What’s the risk of adopting a Primal Therapy explanation of the origins of a person’s need to feel important?
- If the explanation is true and someone adopts it, they gain the potential to enrich their life with feeling and understanding of not only their own behavior and history, but also empathy for other people.
- If the explanation is false, there’s little effect on someone who does or doesn’t adopt it, so long as the person doesn’t make the explanation false by exaggerating or otherwise twisting it.
- If the explanation is true yet someone rejects it, they at least don’t suffer from exposure to it. They’ll just remain in our world’s default mode of existence:
- Unaware of their own unconscious act-outs to feel important;
- Unaware of what’s driving such personal behavior; and
- Uninformed of other people’s behavioral origins as a consequence of 1 and 2.
Addressing the title, Primal Therapy’s capability to beneficially affect people’s lives differs from the usual treatment. A common medical definition of efficacy is:
“The ability of an intervention to produce the desired beneficial effect in expert hands and under ideal circumstances.”

Data shown:
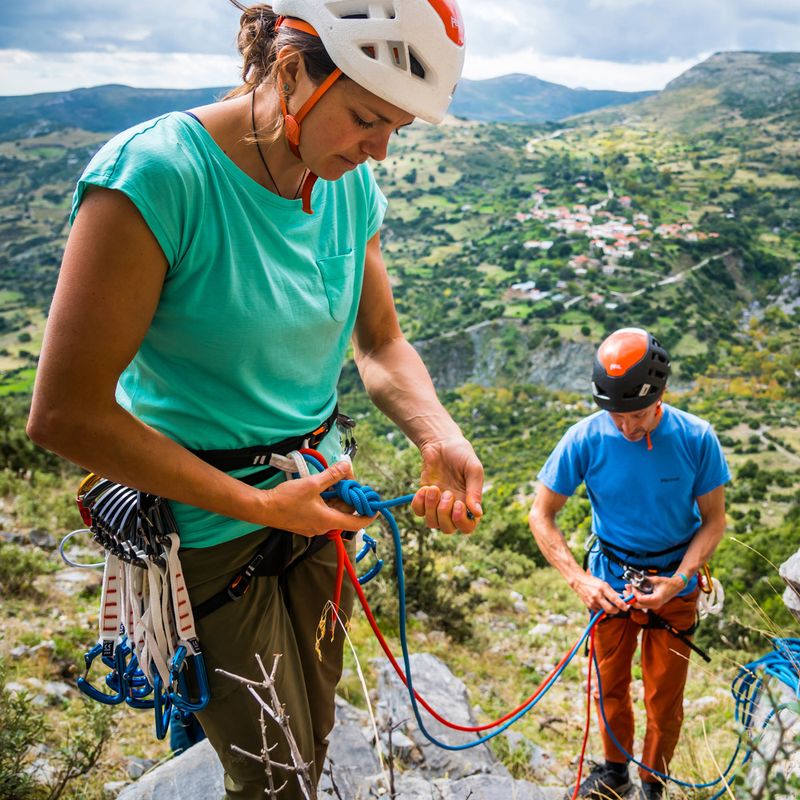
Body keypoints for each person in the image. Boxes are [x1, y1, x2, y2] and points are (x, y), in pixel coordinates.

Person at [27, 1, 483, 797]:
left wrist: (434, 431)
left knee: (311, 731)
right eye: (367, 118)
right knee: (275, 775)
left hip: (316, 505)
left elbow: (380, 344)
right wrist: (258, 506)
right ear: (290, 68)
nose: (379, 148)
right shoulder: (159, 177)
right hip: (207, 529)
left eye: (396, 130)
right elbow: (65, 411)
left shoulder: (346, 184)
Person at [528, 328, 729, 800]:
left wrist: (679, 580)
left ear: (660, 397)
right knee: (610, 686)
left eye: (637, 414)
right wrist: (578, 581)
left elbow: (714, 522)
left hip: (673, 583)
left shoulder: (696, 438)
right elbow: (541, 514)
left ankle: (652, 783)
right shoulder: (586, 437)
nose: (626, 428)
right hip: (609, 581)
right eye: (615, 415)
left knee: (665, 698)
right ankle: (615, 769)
--
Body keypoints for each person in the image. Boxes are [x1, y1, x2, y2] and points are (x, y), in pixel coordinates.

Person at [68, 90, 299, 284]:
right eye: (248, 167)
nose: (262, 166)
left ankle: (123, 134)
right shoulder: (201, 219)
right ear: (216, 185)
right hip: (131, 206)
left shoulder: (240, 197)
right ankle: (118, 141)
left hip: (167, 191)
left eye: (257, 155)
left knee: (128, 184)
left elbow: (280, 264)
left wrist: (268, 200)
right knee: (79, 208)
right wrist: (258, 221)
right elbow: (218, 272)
--
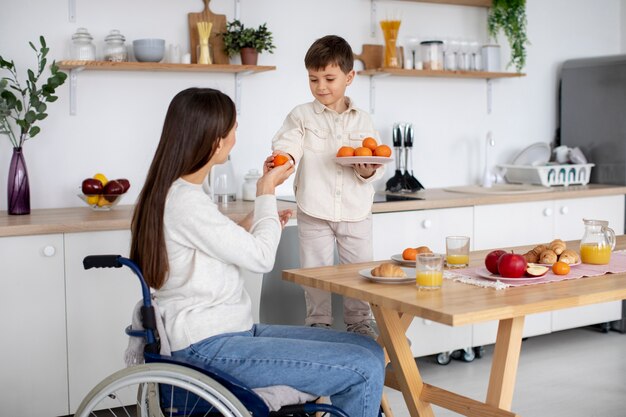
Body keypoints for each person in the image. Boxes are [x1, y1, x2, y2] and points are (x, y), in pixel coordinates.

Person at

Exercise details: Please continue the text on Primal Therapy, starting after its last sentence.

Exercise result:
The usual idea about therapy is that it’s something designed and done to the patient by the expert therapist.
However, it’s the patient in Primal Therapy – not the therapist – who determines the parameters of the treatment. How often the patient goes, how long each session lasts, etc. are up to each patient. The therapist assists the patient with feeling and pain levels as the patient proceeds with what they need.
In our example of applying a hypothesis of Primal Therapy, if a patient determined that it was desirable for their therapy, the patient would explore what feelings and memories underlay their need to feel important. The therapist would assist, but wouldn’t dictate that the patient go down that path, even if the therapist felt that doing so would benefit the patient. They would let the patient arrive at their needs when the patient determined it was time to do so.
From Dr. Arthur Janov’s 2011 book “Life Before Birth: The Hidden Script that Rules Our Lives” p.166:
“Primal Therapy differs from other forms of treatment in that the patient is himself a therapist of sorts. Equipped with the insights of his history, he learns how to access himself and how to feel.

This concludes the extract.